WHAT THIS TASK INVOLVES: Tally the lines in the data below that contain the word "left", and reply with that number alone.

* * *

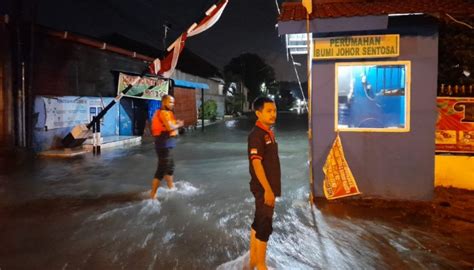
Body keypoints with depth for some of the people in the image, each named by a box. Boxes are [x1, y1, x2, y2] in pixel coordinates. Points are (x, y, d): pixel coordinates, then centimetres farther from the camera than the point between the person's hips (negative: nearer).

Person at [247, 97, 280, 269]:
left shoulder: (269, 133, 11)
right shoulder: (256, 135, -18)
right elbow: (256, 163, -22)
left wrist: (272, 188, 17)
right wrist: (267, 189, -23)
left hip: (269, 186, 9)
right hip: (263, 188, -9)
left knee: (258, 222, 16)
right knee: (265, 225, 0)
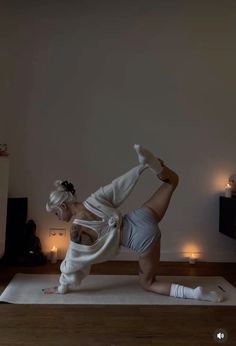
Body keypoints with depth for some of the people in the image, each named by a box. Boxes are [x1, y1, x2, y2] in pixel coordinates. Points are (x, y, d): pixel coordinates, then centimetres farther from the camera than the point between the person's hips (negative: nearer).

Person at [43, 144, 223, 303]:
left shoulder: (77, 231, -9)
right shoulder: (95, 198, 2)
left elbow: (72, 263, -1)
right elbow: (119, 185, 1)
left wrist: (62, 287, 14)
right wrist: (142, 166, 10)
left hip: (143, 238, -5)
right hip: (142, 218, 6)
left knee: (148, 283, 17)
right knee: (172, 180, 25)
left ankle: (195, 293, -1)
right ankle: (152, 163, -9)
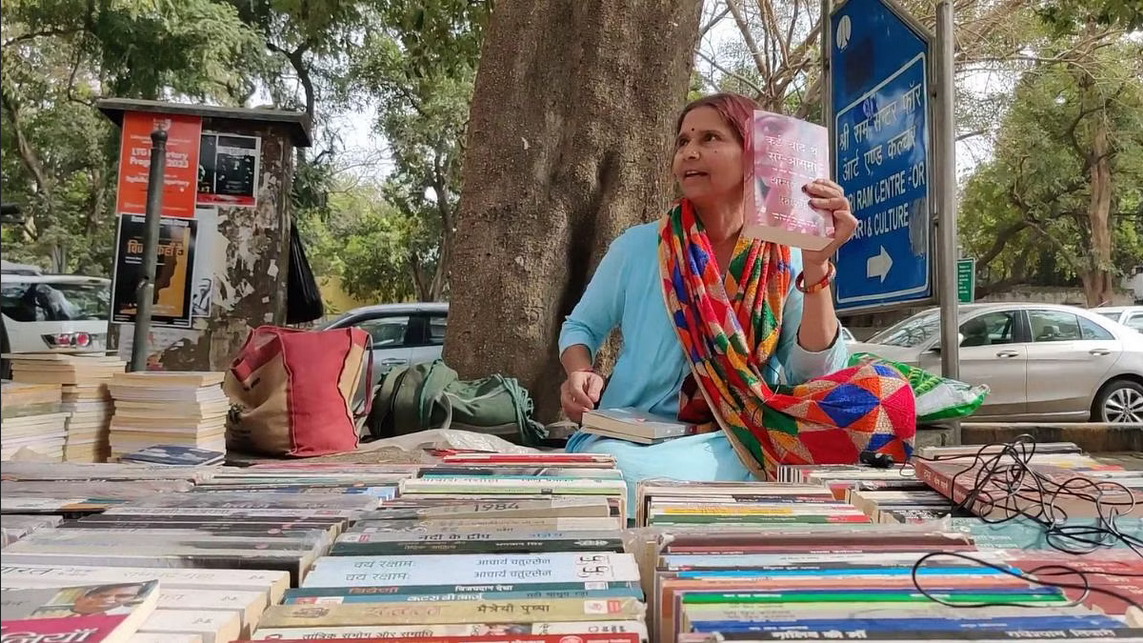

* * *

RESULT OF THIS EXERCISE: 10